Keywords: The Kutaisi Governorate; The Batumi Oblast; Governor's Reports; Reviews of the Governorate;

Summary/Abstract: The aim of the present paper is to study and analyze the process of military, political and economic establishment of the Russian Empire in Batumi and the Adjara region in general during the existence of the Kutaisi Governorate (Guberniya), and the difficulties that the imperial government faced in pursuing this policy. The imperial government included the Batumi Oblast as part of the Kutaisi Governorate, which was restored in 1883, and divided it into the Batumi and Artvini Okrugs, and the Sukhumi district which was re-formed into the okrug. The position of an Assistant to the Military Governor of Kutaisi was created whose residence was in Batumi. In 1903, Batumi, Artvini and Sukhumi Okrugs were detached from the Kutaisi Governorate. The Batumi and Artvini Okrugs were united and re-formed into the Batumi Oblast which was governed by the Military Governor.
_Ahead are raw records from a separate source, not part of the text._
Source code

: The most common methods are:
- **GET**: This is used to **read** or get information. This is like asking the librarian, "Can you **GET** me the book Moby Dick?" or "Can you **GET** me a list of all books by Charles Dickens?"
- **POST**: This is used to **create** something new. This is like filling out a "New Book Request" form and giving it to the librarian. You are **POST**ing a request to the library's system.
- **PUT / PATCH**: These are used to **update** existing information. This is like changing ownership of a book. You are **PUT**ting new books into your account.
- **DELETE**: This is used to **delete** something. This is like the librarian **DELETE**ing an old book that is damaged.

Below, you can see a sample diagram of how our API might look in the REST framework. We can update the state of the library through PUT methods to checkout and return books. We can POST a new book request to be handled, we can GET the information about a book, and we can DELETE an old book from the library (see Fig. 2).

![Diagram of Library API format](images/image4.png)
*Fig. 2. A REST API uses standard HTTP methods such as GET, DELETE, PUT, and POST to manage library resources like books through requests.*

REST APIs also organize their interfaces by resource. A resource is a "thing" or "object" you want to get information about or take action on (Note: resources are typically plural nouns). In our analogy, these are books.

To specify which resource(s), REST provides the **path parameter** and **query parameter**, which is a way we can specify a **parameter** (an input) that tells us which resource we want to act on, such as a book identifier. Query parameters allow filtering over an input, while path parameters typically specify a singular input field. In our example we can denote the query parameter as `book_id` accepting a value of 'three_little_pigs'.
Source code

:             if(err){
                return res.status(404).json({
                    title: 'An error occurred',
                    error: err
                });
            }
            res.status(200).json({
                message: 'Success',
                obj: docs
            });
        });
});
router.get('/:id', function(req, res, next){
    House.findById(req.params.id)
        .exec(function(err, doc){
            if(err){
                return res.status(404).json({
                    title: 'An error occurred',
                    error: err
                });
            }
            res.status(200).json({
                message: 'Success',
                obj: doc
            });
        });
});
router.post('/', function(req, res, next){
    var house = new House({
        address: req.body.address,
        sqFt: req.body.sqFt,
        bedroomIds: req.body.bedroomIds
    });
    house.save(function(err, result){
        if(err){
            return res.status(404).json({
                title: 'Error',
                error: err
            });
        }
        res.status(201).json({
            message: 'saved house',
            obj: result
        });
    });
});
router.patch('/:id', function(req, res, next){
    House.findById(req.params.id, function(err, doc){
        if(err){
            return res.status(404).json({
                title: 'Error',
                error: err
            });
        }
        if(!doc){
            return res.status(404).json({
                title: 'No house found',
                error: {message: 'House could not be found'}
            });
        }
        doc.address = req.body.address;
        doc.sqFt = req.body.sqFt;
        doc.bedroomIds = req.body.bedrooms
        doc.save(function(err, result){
The reports of the Governor of Kutaisi and the annual reviews of the Governorate provide the most important information about the main directions of the colonial policy of the Russian imperial government in the Batumi Oblast which contain rich factual material for the study of the new history of western and southwestern Georgia. The paper shows that the reports of the Governor of Kutaisi and the reviews of the Governorate provide an insight into the process how Russia's military, political, and economic establishment in the region took place, and what difficulties the imperial government faced in pursuing the policy of Russification of the region compared to eastern Georgia based on the documents preserved in the Kutaisi Central Archive, works by 19th-century Russian historians and relevant Georgian-language literature.